Items listed in a dataset
################
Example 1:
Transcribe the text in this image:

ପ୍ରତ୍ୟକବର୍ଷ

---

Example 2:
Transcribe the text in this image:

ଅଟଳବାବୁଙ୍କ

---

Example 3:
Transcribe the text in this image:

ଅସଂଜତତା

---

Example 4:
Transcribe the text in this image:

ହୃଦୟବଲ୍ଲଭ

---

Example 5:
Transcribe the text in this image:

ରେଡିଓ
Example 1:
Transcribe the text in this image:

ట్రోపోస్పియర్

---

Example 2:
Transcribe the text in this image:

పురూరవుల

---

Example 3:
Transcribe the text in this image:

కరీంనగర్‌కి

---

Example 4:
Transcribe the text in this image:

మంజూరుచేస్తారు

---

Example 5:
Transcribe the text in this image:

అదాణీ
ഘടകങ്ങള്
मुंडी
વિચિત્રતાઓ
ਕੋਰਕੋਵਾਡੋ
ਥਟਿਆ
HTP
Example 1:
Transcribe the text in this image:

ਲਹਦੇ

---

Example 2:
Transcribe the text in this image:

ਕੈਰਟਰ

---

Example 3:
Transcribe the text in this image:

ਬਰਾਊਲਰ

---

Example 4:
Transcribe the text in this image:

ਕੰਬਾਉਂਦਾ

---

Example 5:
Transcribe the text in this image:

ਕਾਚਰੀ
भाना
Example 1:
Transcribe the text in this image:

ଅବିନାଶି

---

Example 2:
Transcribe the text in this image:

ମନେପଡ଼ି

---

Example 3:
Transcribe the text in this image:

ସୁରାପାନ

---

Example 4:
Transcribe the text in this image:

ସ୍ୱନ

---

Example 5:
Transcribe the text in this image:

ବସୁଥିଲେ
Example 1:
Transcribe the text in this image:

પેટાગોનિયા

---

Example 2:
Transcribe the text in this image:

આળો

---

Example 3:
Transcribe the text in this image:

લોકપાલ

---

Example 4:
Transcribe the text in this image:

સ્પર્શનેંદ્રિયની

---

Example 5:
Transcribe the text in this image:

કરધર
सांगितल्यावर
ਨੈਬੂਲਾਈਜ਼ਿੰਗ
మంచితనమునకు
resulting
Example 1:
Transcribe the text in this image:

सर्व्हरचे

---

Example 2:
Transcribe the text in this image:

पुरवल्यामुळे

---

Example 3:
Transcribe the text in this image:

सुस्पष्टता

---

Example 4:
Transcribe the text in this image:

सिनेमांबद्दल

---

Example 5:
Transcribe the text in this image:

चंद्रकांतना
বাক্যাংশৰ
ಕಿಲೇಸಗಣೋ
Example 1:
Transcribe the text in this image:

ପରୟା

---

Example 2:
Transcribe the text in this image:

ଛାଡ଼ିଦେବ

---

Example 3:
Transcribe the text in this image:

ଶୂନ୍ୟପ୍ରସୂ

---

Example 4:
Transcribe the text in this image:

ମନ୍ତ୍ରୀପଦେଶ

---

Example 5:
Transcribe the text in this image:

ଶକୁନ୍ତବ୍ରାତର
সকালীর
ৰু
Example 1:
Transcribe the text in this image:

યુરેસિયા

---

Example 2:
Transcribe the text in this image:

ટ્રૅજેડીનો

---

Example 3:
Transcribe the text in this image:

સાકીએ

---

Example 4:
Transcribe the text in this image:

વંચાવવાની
################
→ WHAT THE TASK REQUIRES
Set every line of the data down again, word for word.

→ EXERCISE ANSWER
Example 1:
Transcribe the text in this image:

ପ୍ରତ୍ୟକବର୍ଷ

---

Example 2:
Transcribe the text in this image:

ଅଟଳବାବୁଙ୍କ

---

Example 3:
Transcribe the text in this image:

ଅସଂଜତତା

---

Example 4:
Transcribe the text in this image:

ହୃଦୟବଲ୍ଲଭ

---

Example 5:
Transcribe the text in this image:

ରେଡିଓ
Example 1:
Transcribe the text in this image:

ట్రోపోస్పియర్

---

Example 2:
Transcribe the text in this image:

పురూరవుల

---

Example 3:
Transcribe the text in this image:

కరీంనగర్‌కి

---

Example 4:
Transcribe the text in this image:

మంజూరుచేస్తారు

---

Example 5:
Transcribe the text in this image:

అదాణీ
ഘടകങ്ങള്
मुंडी
વિચિત્રતાઓ
ਕੋਰਕੋਵਾਡੋ
ਥਟਿਆ
HTP
Example 1:
Transcribe the text in this image:

ਲਹਦੇ

---

Example 2:
Transcribe the text in this image:

ਕੈਰਟਰ

---

Example 3:
Transcribe the text in this image:

ਬਰਾਊਲਰ

---

Example 4:
Transcribe the text in this image:

ਕੰਬਾਉਂਦਾ

---

Example 5:
Transcribe the text in this image:

ਕਾਚਰੀ
भाना
Example 1:
Transcribe the text in this image:

ଅବିନାଶି

---

Example 2:
Transcribe the text in this image:

ମନେପଡ଼ି

---

Example 3:
Transcribe the text in this image:

ସୁରାପାନ

---

Example 4:
Transcribe the text in this image:

ସ୍ୱନ

---

Example 5:
Transcribe the text in this image:

ବସୁଥିଲେ
Example 1:
Transcribe the text in this image:

પેટાગોનિયા

---

Example 2:
Transcribe the text in this image:

આળો

---

Example 3:
Transcribe the text in this image:

લોકપાલ

---

Example 4:
Transcribe the text in this image:

સ્પર્શનેંદ્રિયની

---

Example 5:
Transcribe the text in this image:

કરધર
सांगितल्यावर
ਨੈਬੂਲਾਈਜ਼ਿੰਗ
మంచితనమునకు
resulting
Example 1:
Transcribe the text in this image:

सर्व्हरचे

---

Example 2:
Transcribe the text in this image:

पुरवल्यामुळे

---

Example 3:
Transcribe the text in this image:

सुस्पष्टता

---

Example 4:
Transcribe the text in this image:

सिनेमांबद्दल

---

Example 5:
Transcribe the text in this image:

चंद्रकांतना
বাক্যাংশৰ
ಕಿಲೇಸಗಣೋ
Example 1:
Transcribe the text in this image:

ପରୟା

---

Example 2:
Transcribe the text in this image:

ଛାଡ଼ିଦେବ

---

Example 3:
Transcribe the text in this image:

ଶୂନ୍ୟପ୍ରସୂ

---

Example 4:
Transcribe the text in this image:

ମନ୍ତ୍ରୀପଦେଶ

---

Example 5:
Transcribe the text in this image:

ଶକୁନ୍ତବ୍ରାତର
সকালীর
ৰু
Example 1:
Transcribe the text in this image:

યુરેસિયા

---

Example 2:
Transcribe the text in this image:

ટ્રૅજેડીનો

---

Example 3:
Transcribe the text in this image:

સાકીએ

---

Example 4:
Transcribe the text in this image:

વંચાવવાની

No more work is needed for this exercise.